The Seventh Circuit Court of Appeals dismisses class action against Redbox, blasting the Video Privacy Protect Act as "not well drafted." Too late, Netflix.

Redbox, the giant DVD-rental kiosk operator, has escaped a class action lawsuit because lawmakers in the 1980s didn't do a particularly good job of writing laws.

The plaintiffs sued Redbox for maintaining a "veritable digital dossier" on millions of its customers. The company held onto credit card information, contact and billing data, and most problematically, records of customers' video viewing history. That last part potentially put the company in violation of the Video Privacy Protection Act, which Congress enacted in 1988 after Supreme Court justice nominee Robert Bork's rental history was leaked to a newspaper.

It's currently a crime to hold onto old video viewing records for too long and to disclose this private information. Just one problem: In the rush to pass the legislation, Congress completely bungled the penalties. Proof lies in a decision published last week by the 7th Circuit Court of Appeals. which killed the plaintiffs' multimillion-dollar claims against Redbox.

Redbox pushed to have the lawsuit dismissed on grounds that penalties from one section of the VPPA -- talking about "wrongful disclosure of video tape rental or sales records" -- couldn't enforce another section of the VPPA -- talking about "destruction of old records."

A district court judge denied the motion to dismiss, so Redbox filed an interlocutory appeal at the 7th Circuit. The challenge landed on the desk of Circuit Judge Richard Posner, who has written a scathing rebuke of the way VPPA was drafted.

The VPPA has different parts. Here's a run-down:

  • Section A defines terms like "consumer" and "personally identifiable information."
  • Section B outlines the liability for those who knowingly disclose video data.
  • Section C covers what the damages are for violations.
  • Section D safeguards info turned up in any resulting case.
  • Section E tells companies they must "destroy personally identifiable information as soon as practicable, but no later than one year from the date the information is no longer necessary for the purpose for which it was collected."
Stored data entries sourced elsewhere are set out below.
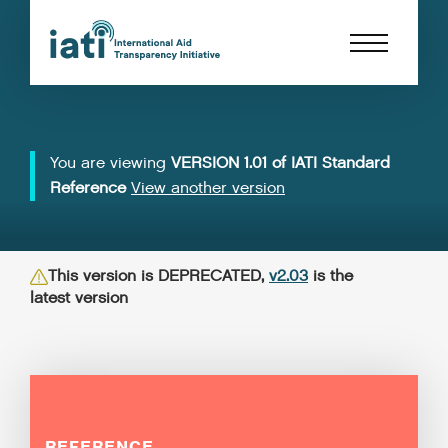
You are viewing
VERSION 1.01 of IATI Standard
Reference
View another version
This version is DEPRECATED,
v2.03
is the
latest version
REFERENCE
So Posner asks, what the hell?

He writes:

"If (c) appeared after all the prohibitions, which is to say after (d) and (e) as well as (b), the natural inference would be that any violator of any of the prohibitions could be sued for damages. But instead (c) appears after just the first prohibition, the one in subsection (b), prohibiting disclosure.This placement could be an accident, but we agree with the only reported appellate case to address the issue...that it is not; that the more plausible interpretation is that it is limited to enforcing the prohibition of disclosure."
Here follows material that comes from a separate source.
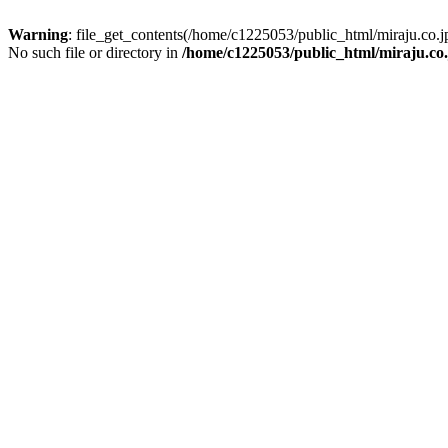
Warning
: file_get_contents(/home/c1225053/public_html/miraju.co
No such file or directory in
/home/c1225053/public_html/miraju.co.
The plaintiffs sued Redbox for not destroying data, but Judge Posner determines that it's unclear whether there's any penalties for this. If only lawmakers had switched the order of provisions (c) and (e) in this law, the plaintiffs could have gotten to trial.

Meanwhile, Netflix, which has been organizing a furious lobbying campaign for many months to overturn the VPPA, faced a similar class action lawsuit for not destroying consumer records. The company backed down -- perhaps too soon. The company paid $9 million last month to settle claims from individuals who say that Netflix maintained video-viewing information in databases long after they had canceled the service. Oops. Millions of dollars spent for nothing? Yes, we keep records too.